Scendere le scale del Grand Palais è come affrontare una sfilata di alta moda davanti a un pubblico esigente, ma al tempo stesso desideroso di vivere un grande spettacolo. Pensate di farlo per l’ultima volta nella propria carriera, con la consapevolezza che nulla si può sbagliare se si vuol rimanere nella storia, ma al tempo stesso con la voglia di godersi tutto sino in fondo perché non si sarà più occasione di avere tutti gli occhi addosso lungo la passerella.
Mischiate tutte queste emozioni e capirete cosa abbia vissuto Mara Navarria nella serata di martedì 30 luglio all’ingresso della finale della prova a squadre di spada femminile, valida per l’Olimpiade Estiva di Parigi 2024. Dopo una carriera sulle pedane di tutto il mondo a insegnare scherma, la 39enne friulana si è presentata a Parigi come riserva della squadra azzurra, un ruolo tanto delicato quanto infame soprattutto in ambito “a cinque cerchi”.
Da una parte è necessario farsi trovare pronte in caso di chiamata del commissario tecnico a scendere in pedana e tirare al posto di una compagna di squadra, tendenzialmente in difficoltà in quel momento e per questo motivo con l’obbligo di dover recuperare. Il tutto a freddo, dovendo gestire le emozioni che ribollono all’interno del proprio corpo puntando a trasformarle in energia positiva da sfoderare per guidare la squadra alla rimonta.
Dall’altra la consapevolezza che se, tutto dovesse andar bene, quella vittoria non sarà mai tua. A differenza di Europei e Mondiali dove le riserve conquistano la medaglia al pari delle compagne titolari, in ambito olimpico la “quarta” è soltanto una comparsa destinata a sperare in un’improvvisa chiamata alle armi al fine di coronare il proprio sogno. Il regolamento prevede infatti che si possa fare soltanto un cambio senza che l’atleta titolare possa poi rientrare dalla panchina in un secondo momento.
Far entrare la riserva diventa quindi una mossa rischiosa, quasi della disperazione, che non contempla la possibilità di schierarla anche soltanto per premiarla e regalarle un pizzico di quella gloria che potrebbe condividere insieme alle compagne di squadra. Insomma, l’ingresso della riserva non è regalo, è un’azione da ponderare con grande acume tattico e freddezza.
Quella freddezza non è mai mancata a Mara Navarria che ha trasformato quella caratteristica in un punto di forza per diventare numero 1 al mondo della spada femminile. L’apice è arrivato nel 2018 quando la schermitrice udinese ha conquistato sia la Coppa del Mondo che il titolo mondiale in una seconda parte di carriera da copertina.

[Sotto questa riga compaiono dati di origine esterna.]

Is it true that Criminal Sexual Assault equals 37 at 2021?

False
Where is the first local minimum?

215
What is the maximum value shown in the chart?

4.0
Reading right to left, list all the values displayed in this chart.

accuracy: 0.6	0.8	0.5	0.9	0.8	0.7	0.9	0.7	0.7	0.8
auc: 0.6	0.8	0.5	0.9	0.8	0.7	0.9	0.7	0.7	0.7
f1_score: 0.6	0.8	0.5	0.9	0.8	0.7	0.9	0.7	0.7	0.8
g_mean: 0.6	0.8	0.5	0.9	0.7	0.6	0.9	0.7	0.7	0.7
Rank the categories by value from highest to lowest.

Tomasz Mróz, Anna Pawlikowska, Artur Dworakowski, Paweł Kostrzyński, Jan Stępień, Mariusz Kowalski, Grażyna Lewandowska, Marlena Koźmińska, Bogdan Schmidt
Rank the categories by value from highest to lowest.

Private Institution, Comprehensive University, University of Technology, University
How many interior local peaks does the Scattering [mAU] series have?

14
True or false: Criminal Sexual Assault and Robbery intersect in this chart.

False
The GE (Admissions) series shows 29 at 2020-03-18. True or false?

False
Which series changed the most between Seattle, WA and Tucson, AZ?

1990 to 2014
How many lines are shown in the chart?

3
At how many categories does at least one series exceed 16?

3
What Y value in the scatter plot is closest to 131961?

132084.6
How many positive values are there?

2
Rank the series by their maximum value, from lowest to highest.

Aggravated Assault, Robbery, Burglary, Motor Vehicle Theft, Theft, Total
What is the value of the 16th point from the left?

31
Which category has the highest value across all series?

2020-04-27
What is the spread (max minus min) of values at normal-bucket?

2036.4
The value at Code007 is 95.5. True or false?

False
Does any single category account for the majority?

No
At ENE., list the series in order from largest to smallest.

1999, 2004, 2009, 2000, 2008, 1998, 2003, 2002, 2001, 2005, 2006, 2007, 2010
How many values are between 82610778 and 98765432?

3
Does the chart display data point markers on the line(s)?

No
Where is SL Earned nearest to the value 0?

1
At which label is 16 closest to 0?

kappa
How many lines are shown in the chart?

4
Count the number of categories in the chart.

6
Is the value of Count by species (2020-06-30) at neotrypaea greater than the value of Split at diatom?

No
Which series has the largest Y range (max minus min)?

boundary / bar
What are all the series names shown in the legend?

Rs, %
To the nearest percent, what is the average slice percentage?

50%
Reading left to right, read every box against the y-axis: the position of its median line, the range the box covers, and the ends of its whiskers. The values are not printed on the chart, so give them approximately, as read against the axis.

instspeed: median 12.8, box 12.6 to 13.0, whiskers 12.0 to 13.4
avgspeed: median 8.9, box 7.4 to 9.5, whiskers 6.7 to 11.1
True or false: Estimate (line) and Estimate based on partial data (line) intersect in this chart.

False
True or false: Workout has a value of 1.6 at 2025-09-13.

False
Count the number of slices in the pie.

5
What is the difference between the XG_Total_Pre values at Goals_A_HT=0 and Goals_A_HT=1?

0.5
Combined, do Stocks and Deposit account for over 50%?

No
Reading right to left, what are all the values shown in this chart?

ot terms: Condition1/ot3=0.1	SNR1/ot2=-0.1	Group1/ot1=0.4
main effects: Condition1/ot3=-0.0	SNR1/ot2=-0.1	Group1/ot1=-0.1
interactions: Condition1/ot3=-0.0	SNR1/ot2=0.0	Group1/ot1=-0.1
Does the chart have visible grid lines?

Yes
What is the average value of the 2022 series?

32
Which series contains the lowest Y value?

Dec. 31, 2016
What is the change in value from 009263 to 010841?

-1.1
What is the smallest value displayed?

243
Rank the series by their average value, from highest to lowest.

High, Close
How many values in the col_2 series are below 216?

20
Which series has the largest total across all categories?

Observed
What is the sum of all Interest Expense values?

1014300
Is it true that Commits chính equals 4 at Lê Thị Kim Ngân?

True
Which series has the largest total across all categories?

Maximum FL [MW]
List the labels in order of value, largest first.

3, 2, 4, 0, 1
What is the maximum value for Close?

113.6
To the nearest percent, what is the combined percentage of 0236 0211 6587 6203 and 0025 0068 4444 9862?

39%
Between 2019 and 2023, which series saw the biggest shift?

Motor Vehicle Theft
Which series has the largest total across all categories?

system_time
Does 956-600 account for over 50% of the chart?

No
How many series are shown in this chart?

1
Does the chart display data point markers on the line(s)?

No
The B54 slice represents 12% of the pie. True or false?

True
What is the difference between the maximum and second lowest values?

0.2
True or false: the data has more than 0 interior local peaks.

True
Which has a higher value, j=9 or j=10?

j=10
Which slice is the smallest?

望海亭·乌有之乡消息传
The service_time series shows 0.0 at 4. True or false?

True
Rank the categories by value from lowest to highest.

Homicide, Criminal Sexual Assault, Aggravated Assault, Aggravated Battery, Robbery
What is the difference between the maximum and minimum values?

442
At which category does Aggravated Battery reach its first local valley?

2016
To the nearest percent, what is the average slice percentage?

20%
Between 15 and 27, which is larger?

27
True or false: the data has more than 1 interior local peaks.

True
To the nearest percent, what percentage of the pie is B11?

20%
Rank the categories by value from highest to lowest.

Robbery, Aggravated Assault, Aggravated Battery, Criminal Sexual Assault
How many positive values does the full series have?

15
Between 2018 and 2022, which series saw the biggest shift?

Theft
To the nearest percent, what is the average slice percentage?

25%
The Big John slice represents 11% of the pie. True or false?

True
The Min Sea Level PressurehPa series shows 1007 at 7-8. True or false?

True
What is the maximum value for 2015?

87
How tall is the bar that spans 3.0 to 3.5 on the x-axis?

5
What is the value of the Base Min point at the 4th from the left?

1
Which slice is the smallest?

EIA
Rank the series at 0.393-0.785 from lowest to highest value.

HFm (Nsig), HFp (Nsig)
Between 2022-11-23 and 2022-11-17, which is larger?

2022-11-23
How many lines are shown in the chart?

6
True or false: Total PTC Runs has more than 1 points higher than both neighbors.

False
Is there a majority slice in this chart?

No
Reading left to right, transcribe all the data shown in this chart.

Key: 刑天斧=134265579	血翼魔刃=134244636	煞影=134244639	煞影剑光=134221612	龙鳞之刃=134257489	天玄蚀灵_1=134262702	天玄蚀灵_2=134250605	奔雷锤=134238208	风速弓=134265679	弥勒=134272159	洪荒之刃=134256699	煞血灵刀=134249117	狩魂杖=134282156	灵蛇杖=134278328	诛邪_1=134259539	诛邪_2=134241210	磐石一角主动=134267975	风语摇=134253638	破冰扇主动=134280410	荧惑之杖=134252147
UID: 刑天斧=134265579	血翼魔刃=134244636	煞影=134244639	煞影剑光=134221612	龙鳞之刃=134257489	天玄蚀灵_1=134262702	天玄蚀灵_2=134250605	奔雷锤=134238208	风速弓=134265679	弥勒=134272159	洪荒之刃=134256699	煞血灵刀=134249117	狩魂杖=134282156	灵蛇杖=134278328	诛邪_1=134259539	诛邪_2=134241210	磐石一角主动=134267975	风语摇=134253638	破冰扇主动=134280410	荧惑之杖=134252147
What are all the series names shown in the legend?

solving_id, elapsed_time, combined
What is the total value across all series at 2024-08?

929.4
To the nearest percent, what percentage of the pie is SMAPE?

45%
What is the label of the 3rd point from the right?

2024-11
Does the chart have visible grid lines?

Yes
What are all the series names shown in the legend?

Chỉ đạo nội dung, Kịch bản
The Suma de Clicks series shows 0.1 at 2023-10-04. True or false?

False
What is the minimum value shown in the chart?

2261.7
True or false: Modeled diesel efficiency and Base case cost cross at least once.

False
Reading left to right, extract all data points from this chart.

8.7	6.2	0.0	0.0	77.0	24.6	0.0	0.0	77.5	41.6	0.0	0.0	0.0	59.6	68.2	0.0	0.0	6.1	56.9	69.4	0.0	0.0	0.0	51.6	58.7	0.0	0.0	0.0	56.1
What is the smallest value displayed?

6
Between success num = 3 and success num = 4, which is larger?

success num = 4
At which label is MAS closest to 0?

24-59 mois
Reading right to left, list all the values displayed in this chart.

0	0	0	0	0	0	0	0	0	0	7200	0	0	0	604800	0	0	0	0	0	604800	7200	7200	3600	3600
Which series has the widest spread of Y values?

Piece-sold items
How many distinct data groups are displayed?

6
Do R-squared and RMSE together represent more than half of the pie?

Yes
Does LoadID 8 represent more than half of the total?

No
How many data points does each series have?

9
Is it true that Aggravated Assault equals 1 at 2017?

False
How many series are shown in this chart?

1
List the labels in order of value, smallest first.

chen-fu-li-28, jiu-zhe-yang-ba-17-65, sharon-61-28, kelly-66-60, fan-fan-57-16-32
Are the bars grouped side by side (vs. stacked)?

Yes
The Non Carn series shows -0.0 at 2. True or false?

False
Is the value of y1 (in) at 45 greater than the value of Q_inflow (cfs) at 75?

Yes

A differenza delle colleghe, la portacolori dell’Esercito ha potuto tirar fuori un’arma in più chiamata Sebastiano, il primogenito nato nel 2013 e che l’ha spinta a fare ancor di più.
Mamma e campionessa, Navarria è diventata quindi un punto di riferimento per una nidiata di atlete che, nonostante non fossero più giovanissime, si sono prese diverse soddisfazioni. Pensate ad Alberta Santuccio, argento ai Mondiali di Milano 2023 e capace di mettere a segno quella stoccata decisiva per incrinare i sogni di centinaia di francesi appaiati sugli spalti del Grand Palais; oppure a Giulia Rizzi, esordiente di lusso alle Olimpiadi a 35 anni e in grado di mettersi subito al collo un oro.
Come ogni “spirito guida” che si rispetti, Navarria ha saputo rialzare l’umore delle ragazze dopo la delusione della prova individuale e lanciare verso l’insperato titolo nella gara a squadre, seguendo le compagne a bordo pedana. Quando poi il commissario tecnico Dario Chiadò ha deciso di chiamarla in causa al posto di Rossella Fiamingo, in grossa difficoltà con le padrone di casa, Mara ha risposto subito “presente” riportando sotto le azzurre e consentendo a Santuccio di completare l’opera.
Ora Mara Navarria potrà godersi questo oro insieme alla famiglia, consapevole di aver lasciato la scherma da campionessa, ma soprattutto di esser passata dalla riserva alla componente fondamentale di un’impresa senza precedenti.